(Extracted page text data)

────────────────

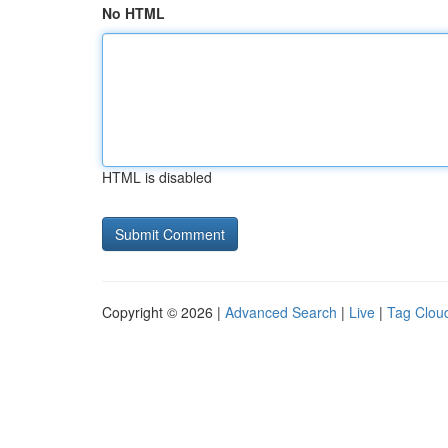
No HTML
HTML is disabled
Copyright © 2026 |
Advanced Search
|
Live
|
Tag Clou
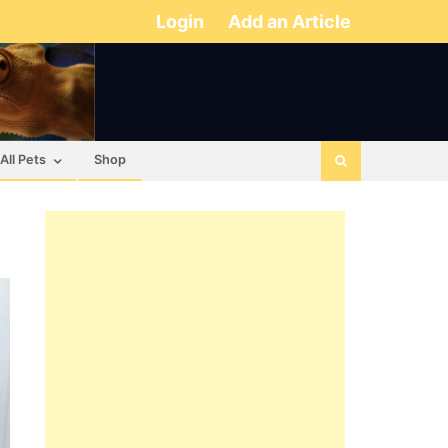
Login
Add an Article
All Pets
Shop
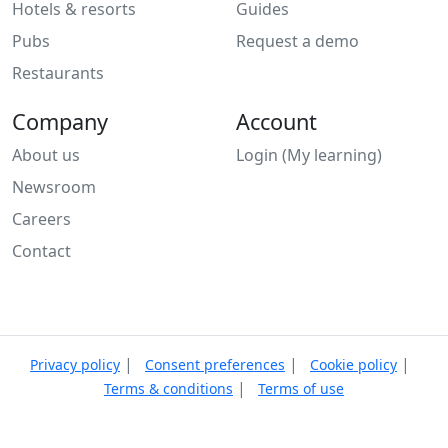
Hotels & resorts
Guides
Pubs
Request a demo
Restaurants
Company
Account
About us
Login (My learning)
Newsroom
Careers
Contact
|
|
|
Privacy policy
Consent preferences
Cookie policy
|
Terms & conditions
Terms of use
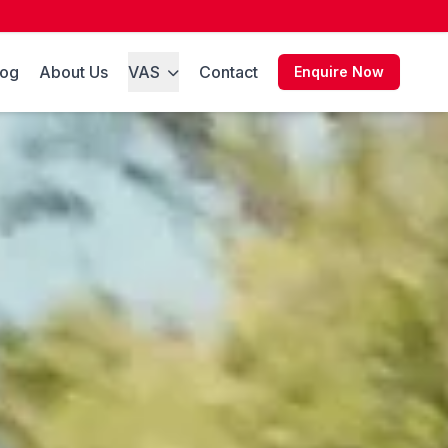
log
About Us
VAS
Contact
Enquire Now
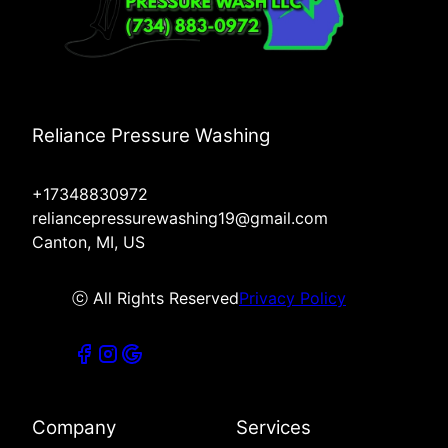
Reliance Pressure Washing
+17348830972
reliancepressurewashing19@gmail.com
Canton, MI, US
ⓒ All Rights Reserved
Privacy Policy
Company
Services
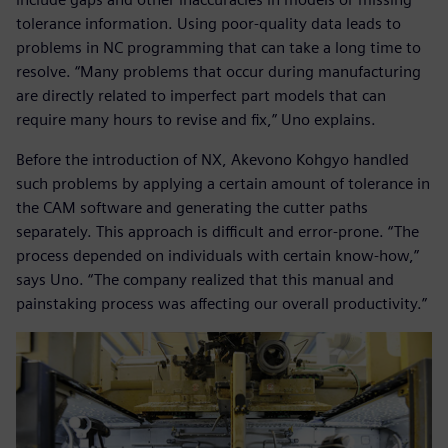
tolerance information. Using poor-quality data leads to
problems in NC programming that can take a long time to
resolve. “Many problems that occur during manufacturing
are directly related to imperfect part models that can
require many hours to revise and fix,” Uno explains.
Before the introduction of NX, Akevono Kohgyo handled
such problems by applying a certain amount of tolerance in
the CAM software and generating the cutter paths
separately. This approach is difficult and error-prone. “The
process depended on individuals with certain know-how,”
says Uno. “The company realized that this manual and
painstaking process was affecting our overall productivity.”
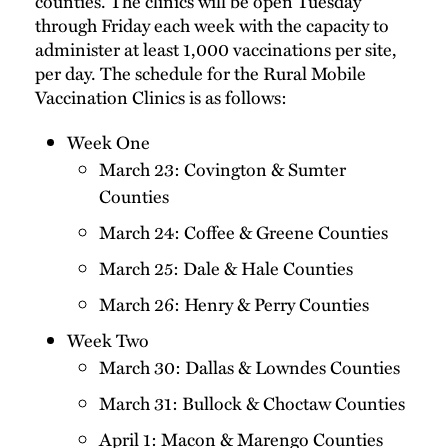
counties. The clinics will be open Tuesday
through Friday each week with the capacity to
administer at least 1,000 vaccinations per site,
per day. The schedule for the Rural Mobile
Vaccination Clinics is as follows:
Week One
March 23: Covington & Sumter
Counties
March 24: Coffee & Greene Counties
March 25: Dale & Hale Counties
March 26: Henry & Perry Counties
Week Two
March 30: Dallas & Lowndes Counties
March 31: Bullock & Choctaw Counties
April 1: Macon & Marengo Counties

────────────────

▶ **Exercise instructions**
When you copy the records above, keep every word exact but leave out the pictures.

▶ **Solved problem**
No HTML
HTML is disabled
Copyright © 2026 |
Advanced Search
|
Live
|
Tag Clou
Login
Add an Article
All Pets
Shop
Hotels & resorts
Guides
Pubs
Request a demo
Restaurants
Company
Account
About us
Login (My learning)
Newsroom
Careers
Contact
|
|
|
Privacy policy
Consent preferences
Cookie policy
|
Terms & conditions
Terms of use
log
About Us
VAS
Contact
Enquire Now
Reliance Pressure Washing
+17348830972
reliancepressurewashing19@gmail.com
Canton, MI, US
ⓒ All Rights Reserved
Privacy Policy
Company
Services
tolerance information. Using poor-quality data leads to
problems in NC programming that can take a long time to
resolve. “Many problems that occur during manufacturing
are directly related to imperfect part models that can
require many hours to revise and fix,” Uno explains.
Before the introduction of NX, Akevono Kohgyo handled
such problems by applying a certain amount of tolerance in
the CAM software and generating the cutter paths
separately. This approach is difficult and error-prone. “The
process depended on individuals with certain know-how,”
says Uno. “The company realized that this manual and
painstaking process was affecting our overall productivity.”
counties. The clinics will be open Tuesday
through Friday each week with the capacity to
administer at least 1,000 vaccinations per site,
per day. The schedule for the Rural Mobile
Vaccination Clinics is as follows:
Week One
March 23: Covington & Sumter
Counties
March 24: Coffee & Greene Counties
March 25: Dale & Hale Counties
March 26: Henry & Perry Counties
Week Two
March 30: Dallas & Lowndes Counties
March 31: Bullock & Choctaw Counties
April 1: Macon & Marengo Counties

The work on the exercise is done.